One of the biggest challenges when it comes to machines learning to build with Lego is interpreting the two-dimensional images of the 3D models in the traditional printed instruction manuals (although, several Lego models can now be assembled through the company’s mobile app, which provides full 3D models of each step that can be rotated and examined from any angle). Humans can look at a picture of a Lego brick and instantly determine its 3D structure in order to find it in a pile of bricks, but for robots to do that, the researchers at Stanford University had to develop a new learning-based framework they call the Manual-to-Executable-Plan Network—or, MEPNet, for short—as detailed in a recently published paper.
Not only does the neural network have to extrapolate the 3D shape, form, and structure of the individual pieces identified in the manual for each step, it also needs to interpret the overall shape of the semi-assembled models featured in every step, no matter their orientation. Depending on where a piece needs to be added, Lego manuals will often provide an image of a semi-assembled model from a completely different perspective than the previous step did. The MEPNet framework has to decipher what it’s seeing, and how it correlates to the 3D model it generated as illustrated in previous steps.
The framework then needs to determine where the new pieces in each step fit into the previously generated 3D model by comparing the next iteration of the semi-assembled model to previous ones. Lego manuals don’t use arrows to indicate part placement, and at the most will use a slightly different color to indicate where new pieces need to be placed—which may be too subtle to detect from a scanned image of a printed page. The MEPNet framework has to figure this out on its own, but what makes the process slightly easier is a feature unique to Lego bricks: the studs on top, and the anti-studs on the underside that allow them to be securely attached to each other.
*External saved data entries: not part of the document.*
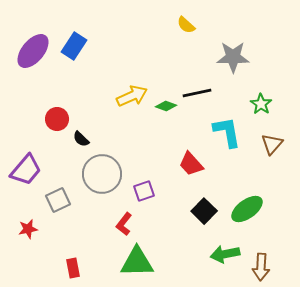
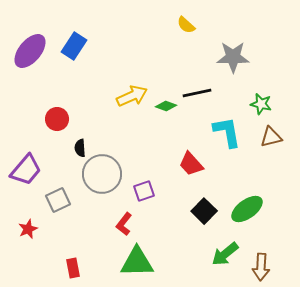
purple ellipse: moved 3 px left
green star: rotated 20 degrees counterclockwise
black semicircle: moved 1 px left, 9 px down; rotated 42 degrees clockwise
brown triangle: moved 1 px left, 7 px up; rotated 35 degrees clockwise
red star: rotated 12 degrees counterclockwise
green arrow: rotated 28 degrees counterclockwise
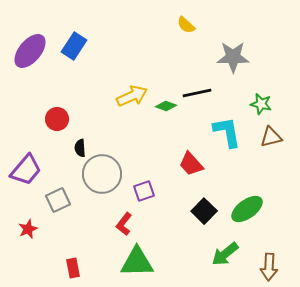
brown arrow: moved 8 px right
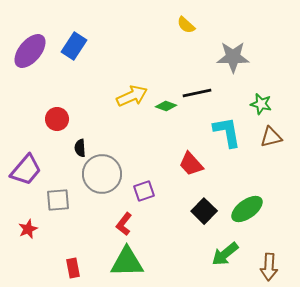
gray square: rotated 20 degrees clockwise
green triangle: moved 10 px left
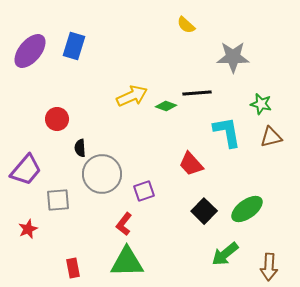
blue rectangle: rotated 16 degrees counterclockwise
black line: rotated 8 degrees clockwise
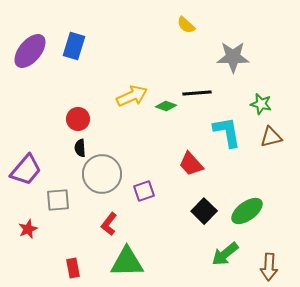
red circle: moved 21 px right
green ellipse: moved 2 px down
red L-shape: moved 15 px left
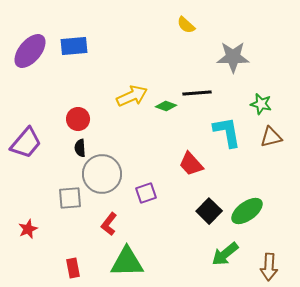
blue rectangle: rotated 68 degrees clockwise
purple trapezoid: moved 27 px up
purple square: moved 2 px right, 2 px down
gray square: moved 12 px right, 2 px up
black square: moved 5 px right
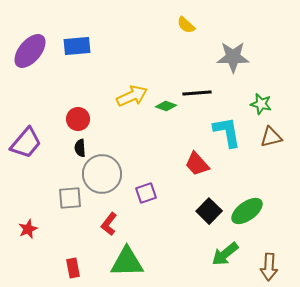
blue rectangle: moved 3 px right
red trapezoid: moved 6 px right
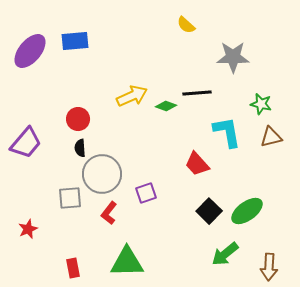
blue rectangle: moved 2 px left, 5 px up
red L-shape: moved 11 px up
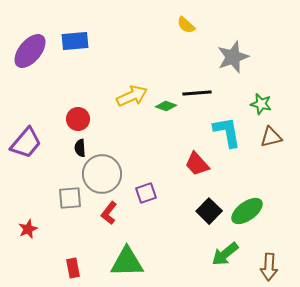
gray star: rotated 20 degrees counterclockwise
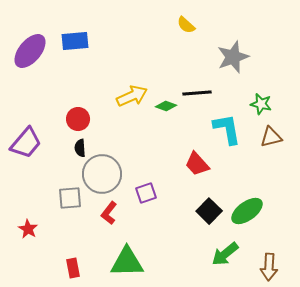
cyan L-shape: moved 3 px up
red star: rotated 18 degrees counterclockwise
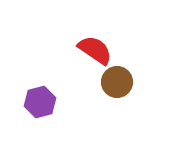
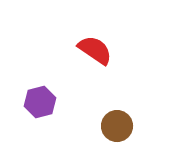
brown circle: moved 44 px down
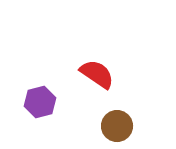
red semicircle: moved 2 px right, 24 px down
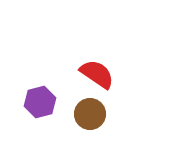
brown circle: moved 27 px left, 12 px up
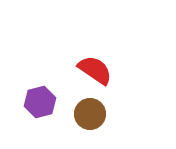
red semicircle: moved 2 px left, 4 px up
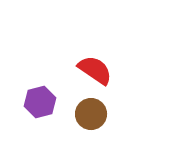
brown circle: moved 1 px right
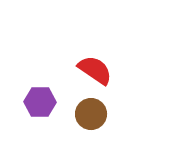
purple hexagon: rotated 16 degrees clockwise
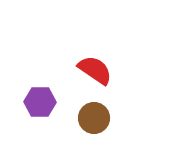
brown circle: moved 3 px right, 4 px down
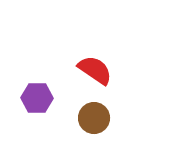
purple hexagon: moved 3 px left, 4 px up
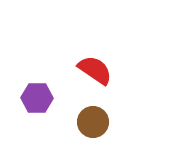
brown circle: moved 1 px left, 4 px down
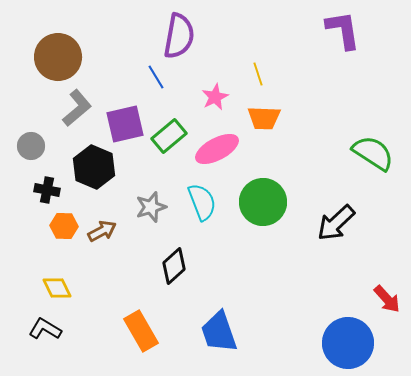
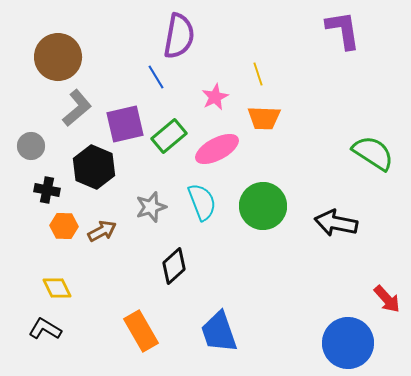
green circle: moved 4 px down
black arrow: rotated 54 degrees clockwise
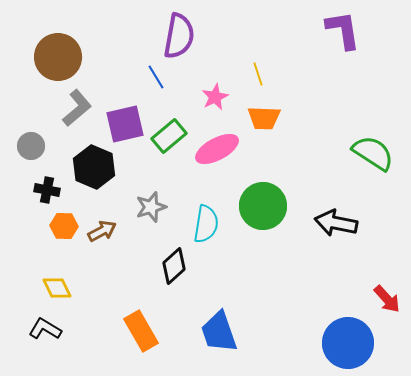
cyan semicircle: moved 4 px right, 22 px down; rotated 30 degrees clockwise
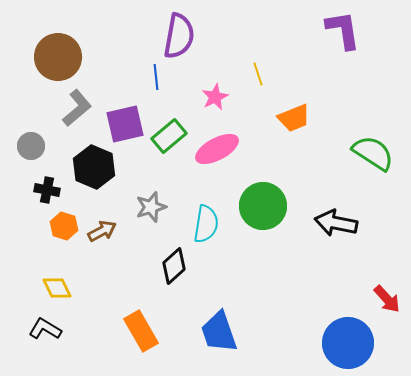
blue line: rotated 25 degrees clockwise
orange trapezoid: moved 30 px right; rotated 24 degrees counterclockwise
orange hexagon: rotated 16 degrees clockwise
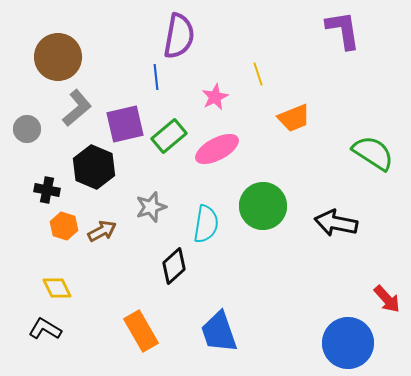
gray circle: moved 4 px left, 17 px up
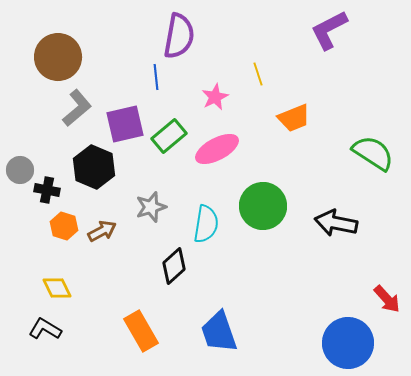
purple L-shape: moved 14 px left; rotated 108 degrees counterclockwise
gray circle: moved 7 px left, 41 px down
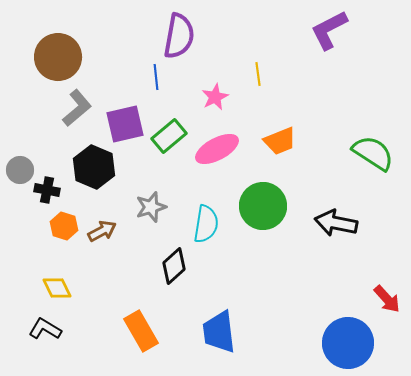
yellow line: rotated 10 degrees clockwise
orange trapezoid: moved 14 px left, 23 px down
blue trapezoid: rotated 12 degrees clockwise
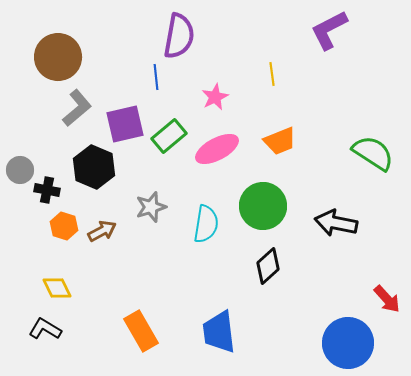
yellow line: moved 14 px right
black diamond: moved 94 px right
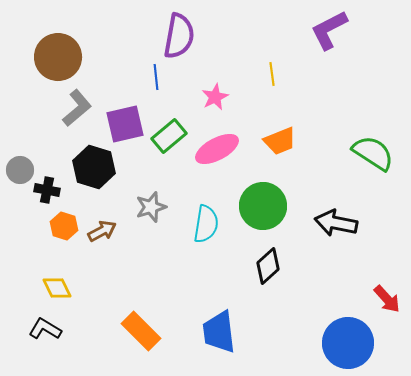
black hexagon: rotated 6 degrees counterclockwise
orange rectangle: rotated 15 degrees counterclockwise
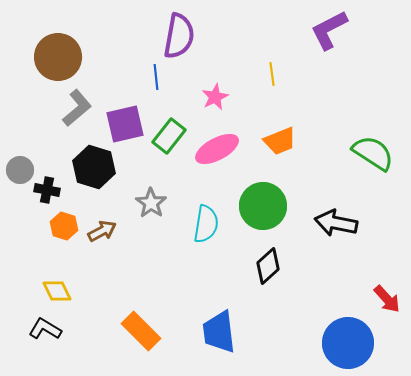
green rectangle: rotated 12 degrees counterclockwise
gray star: moved 4 px up; rotated 20 degrees counterclockwise
yellow diamond: moved 3 px down
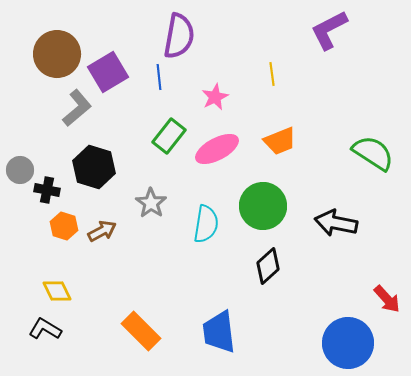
brown circle: moved 1 px left, 3 px up
blue line: moved 3 px right
purple square: moved 17 px left, 52 px up; rotated 18 degrees counterclockwise
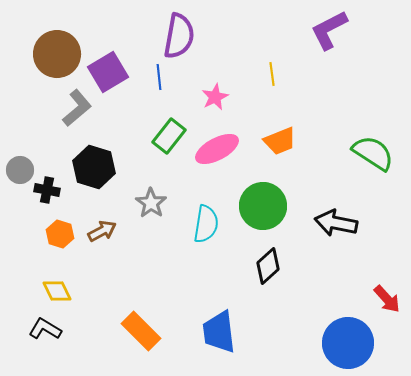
orange hexagon: moved 4 px left, 8 px down
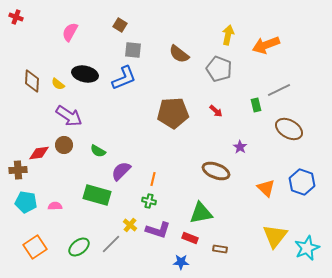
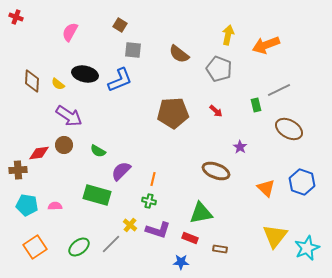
blue L-shape at (124, 78): moved 4 px left, 2 px down
cyan pentagon at (26, 202): moved 1 px right, 3 px down
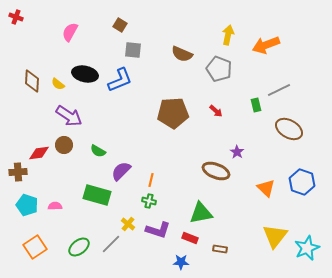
brown semicircle at (179, 54): moved 3 px right; rotated 15 degrees counterclockwise
purple star at (240, 147): moved 3 px left, 5 px down
brown cross at (18, 170): moved 2 px down
orange line at (153, 179): moved 2 px left, 1 px down
cyan pentagon at (27, 205): rotated 10 degrees clockwise
yellow cross at (130, 225): moved 2 px left, 1 px up
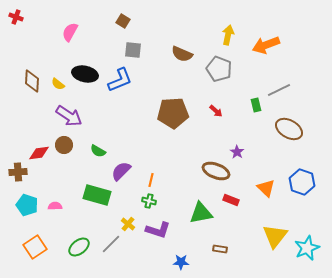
brown square at (120, 25): moved 3 px right, 4 px up
red rectangle at (190, 238): moved 41 px right, 38 px up
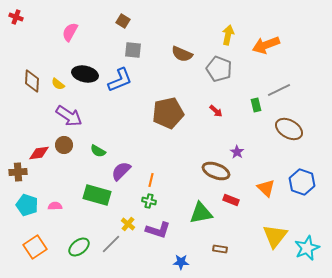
brown pentagon at (173, 113): moved 5 px left; rotated 8 degrees counterclockwise
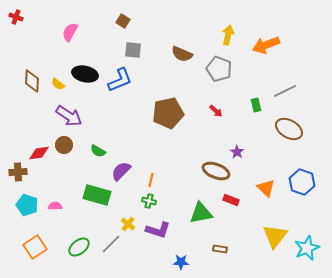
gray line at (279, 90): moved 6 px right, 1 px down
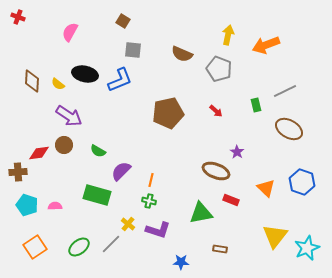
red cross at (16, 17): moved 2 px right
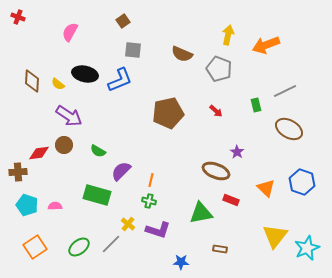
brown square at (123, 21): rotated 24 degrees clockwise
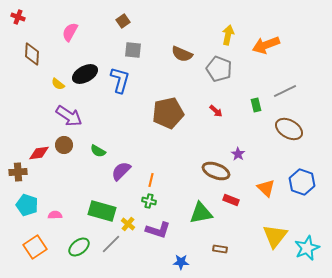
black ellipse at (85, 74): rotated 40 degrees counterclockwise
blue L-shape at (120, 80): rotated 52 degrees counterclockwise
brown diamond at (32, 81): moved 27 px up
purple star at (237, 152): moved 1 px right, 2 px down
green rectangle at (97, 195): moved 5 px right, 16 px down
pink semicircle at (55, 206): moved 9 px down
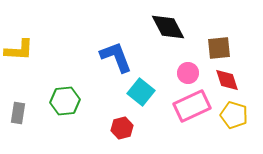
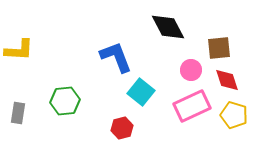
pink circle: moved 3 px right, 3 px up
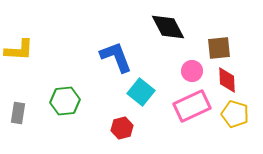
pink circle: moved 1 px right, 1 px down
red diamond: rotated 16 degrees clockwise
yellow pentagon: moved 1 px right, 1 px up
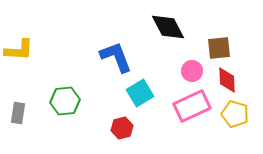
cyan square: moved 1 px left, 1 px down; rotated 20 degrees clockwise
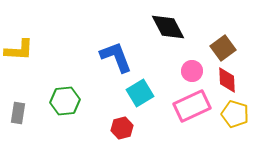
brown square: moved 4 px right; rotated 30 degrees counterclockwise
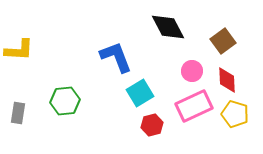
brown square: moved 7 px up
pink rectangle: moved 2 px right
red hexagon: moved 30 px right, 3 px up
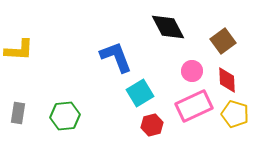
green hexagon: moved 15 px down
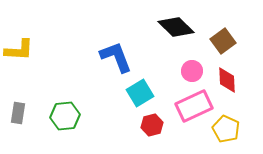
black diamond: moved 8 px right; rotated 18 degrees counterclockwise
yellow pentagon: moved 9 px left, 15 px down; rotated 8 degrees clockwise
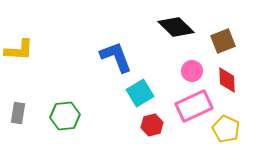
brown square: rotated 15 degrees clockwise
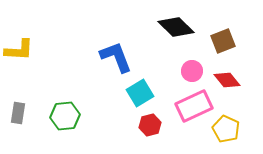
red diamond: rotated 36 degrees counterclockwise
red hexagon: moved 2 px left
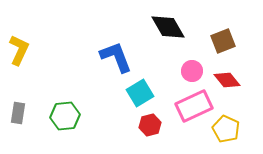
black diamond: moved 8 px left; rotated 15 degrees clockwise
yellow L-shape: rotated 68 degrees counterclockwise
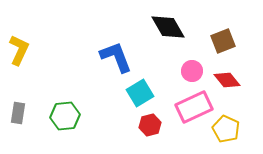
pink rectangle: moved 1 px down
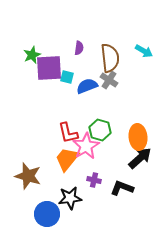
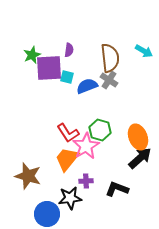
purple semicircle: moved 10 px left, 2 px down
red L-shape: rotated 20 degrees counterclockwise
orange ellipse: rotated 15 degrees counterclockwise
purple cross: moved 8 px left, 1 px down; rotated 16 degrees counterclockwise
black L-shape: moved 5 px left, 1 px down
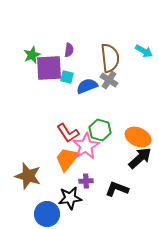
orange ellipse: rotated 45 degrees counterclockwise
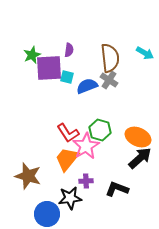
cyan arrow: moved 1 px right, 2 px down
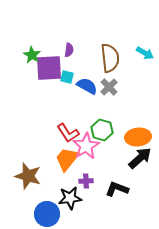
green star: rotated 18 degrees counterclockwise
gray cross: moved 7 px down; rotated 12 degrees clockwise
blue semicircle: rotated 50 degrees clockwise
green hexagon: moved 2 px right
orange ellipse: rotated 30 degrees counterclockwise
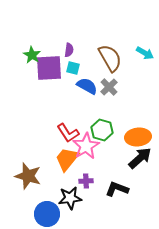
brown semicircle: rotated 24 degrees counterclockwise
cyan square: moved 6 px right, 9 px up
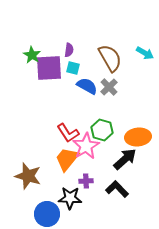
black arrow: moved 15 px left, 1 px down
black L-shape: rotated 25 degrees clockwise
black star: rotated 10 degrees clockwise
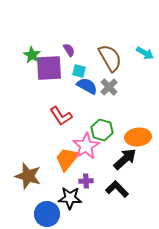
purple semicircle: rotated 40 degrees counterclockwise
cyan square: moved 6 px right, 3 px down
red L-shape: moved 7 px left, 17 px up
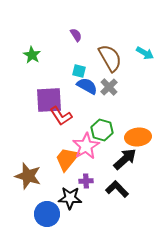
purple semicircle: moved 7 px right, 15 px up
purple square: moved 32 px down
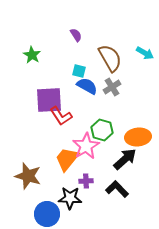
gray cross: moved 3 px right; rotated 12 degrees clockwise
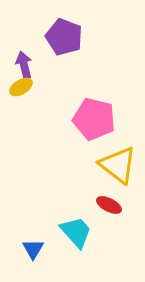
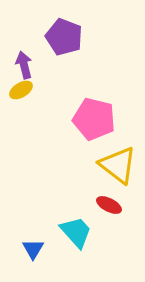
yellow ellipse: moved 3 px down
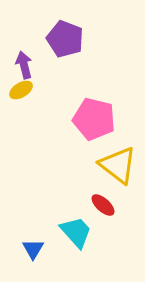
purple pentagon: moved 1 px right, 2 px down
red ellipse: moved 6 px left; rotated 15 degrees clockwise
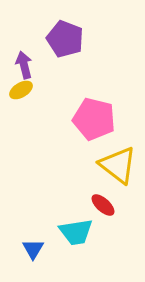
cyan trapezoid: rotated 123 degrees clockwise
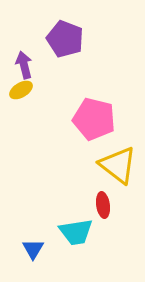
red ellipse: rotated 40 degrees clockwise
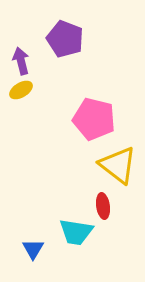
purple arrow: moved 3 px left, 4 px up
red ellipse: moved 1 px down
cyan trapezoid: rotated 18 degrees clockwise
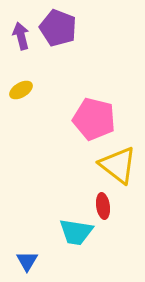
purple pentagon: moved 7 px left, 11 px up
purple arrow: moved 25 px up
blue triangle: moved 6 px left, 12 px down
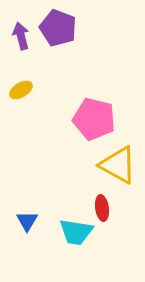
yellow triangle: rotated 9 degrees counterclockwise
red ellipse: moved 1 px left, 2 px down
blue triangle: moved 40 px up
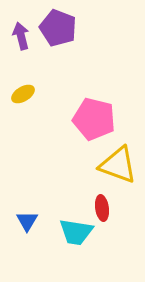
yellow ellipse: moved 2 px right, 4 px down
yellow triangle: rotated 9 degrees counterclockwise
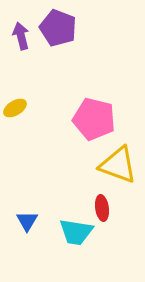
yellow ellipse: moved 8 px left, 14 px down
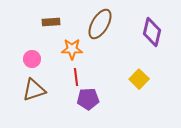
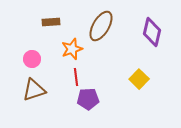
brown ellipse: moved 1 px right, 2 px down
orange star: rotated 20 degrees counterclockwise
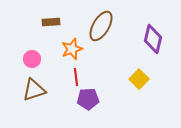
purple diamond: moved 1 px right, 7 px down
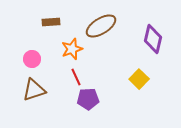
brown ellipse: rotated 28 degrees clockwise
red line: rotated 18 degrees counterclockwise
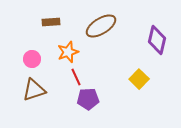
purple diamond: moved 4 px right, 1 px down
orange star: moved 4 px left, 3 px down
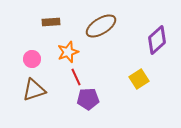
purple diamond: rotated 36 degrees clockwise
yellow square: rotated 12 degrees clockwise
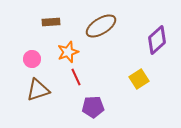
brown triangle: moved 4 px right
purple pentagon: moved 5 px right, 8 px down
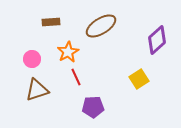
orange star: rotated 10 degrees counterclockwise
brown triangle: moved 1 px left
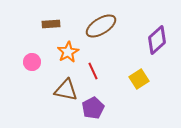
brown rectangle: moved 2 px down
pink circle: moved 3 px down
red line: moved 17 px right, 6 px up
brown triangle: moved 29 px right; rotated 30 degrees clockwise
purple pentagon: moved 1 px down; rotated 25 degrees counterclockwise
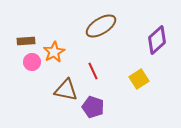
brown rectangle: moved 25 px left, 17 px down
orange star: moved 14 px left
purple pentagon: moved 1 px up; rotated 25 degrees counterclockwise
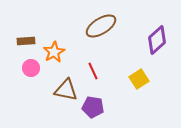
pink circle: moved 1 px left, 6 px down
purple pentagon: rotated 10 degrees counterclockwise
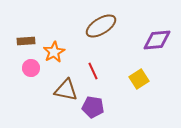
purple diamond: rotated 36 degrees clockwise
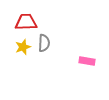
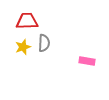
red trapezoid: moved 1 px right, 1 px up
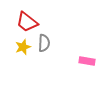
red trapezoid: moved 1 px down; rotated 140 degrees counterclockwise
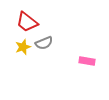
gray semicircle: rotated 66 degrees clockwise
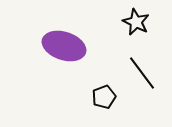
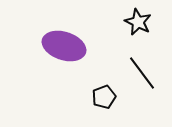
black star: moved 2 px right
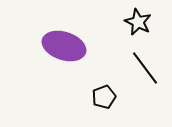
black line: moved 3 px right, 5 px up
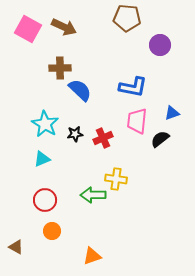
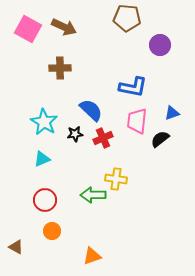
blue semicircle: moved 11 px right, 20 px down
cyan star: moved 1 px left, 2 px up
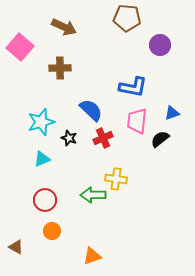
pink square: moved 8 px left, 18 px down; rotated 12 degrees clockwise
cyan star: moved 3 px left; rotated 24 degrees clockwise
black star: moved 6 px left, 4 px down; rotated 28 degrees clockwise
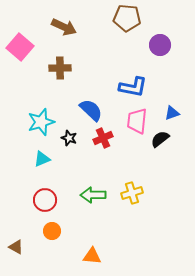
yellow cross: moved 16 px right, 14 px down; rotated 25 degrees counterclockwise
orange triangle: rotated 24 degrees clockwise
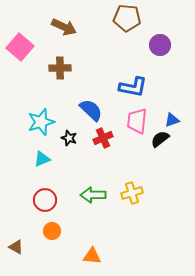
blue triangle: moved 7 px down
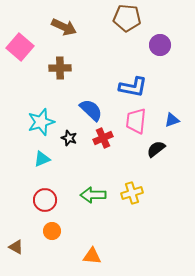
pink trapezoid: moved 1 px left
black semicircle: moved 4 px left, 10 px down
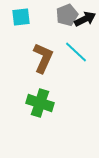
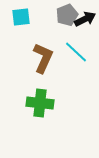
green cross: rotated 12 degrees counterclockwise
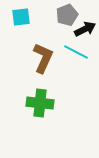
black arrow: moved 10 px down
cyan line: rotated 15 degrees counterclockwise
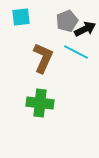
gray pentagon: moved 6 px down
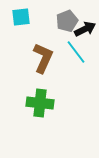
cyan line: rotated 25 degrees clockwise
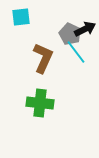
gray pentagon: moved 3 px right, 13 px down; rotated 25 degrees counterclockwise
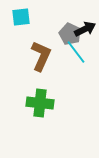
brown L-shape: moved 2 px left, 2 px up
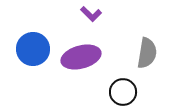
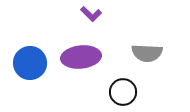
blue circle: moved 3 px left, 14 px down
gray semicircle: rotated 84 degrees clockwise
purple ellipse: rotated 9 degrees clockwise
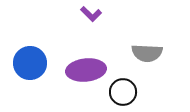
purple ellipse: moved 5 px right, 13 px down
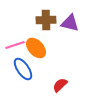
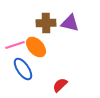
brown cross: moved 3 px down
orange ellipse: moved 1 px up
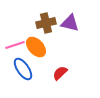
brown cross: rotated 12 degrees counterclockwise
red semicircle: moved 12 px up
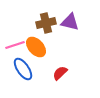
purple triangle: moved 1 px up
MEPNet understands the positional limitations of how Lego bricks can actually be stacked and attached based on the location of a piece’s studs, which helps narrow down where on the semi-assembled model they can be attached.
So can you drop a pile of plastic bricks and a manual in front of a robot arm and expect to come back to a completed model in a few hours? Not quite yet. The goal of this research was to simply translate the 2D images of a Lego manual into assembly steps a machine can functionally understand. Teaching a robot to manipulate and assemble Lego bricks is a whole other challenge—this is just the first step—although we’re not sure if there are any Lego fans out there who want to pawn off the actual building process on a machine.
Where this research could have more interesting applications is potentially automatically converting old Lego instruction manuals into the interactive 3D build guides included in the Lego mobile app now. And with a better understanding of translating 2D images into three-dimensional brick-built structures, this framework could potentially be used to develop software that could translate images of any object and spit out instructions on how to turn it into a Lego model.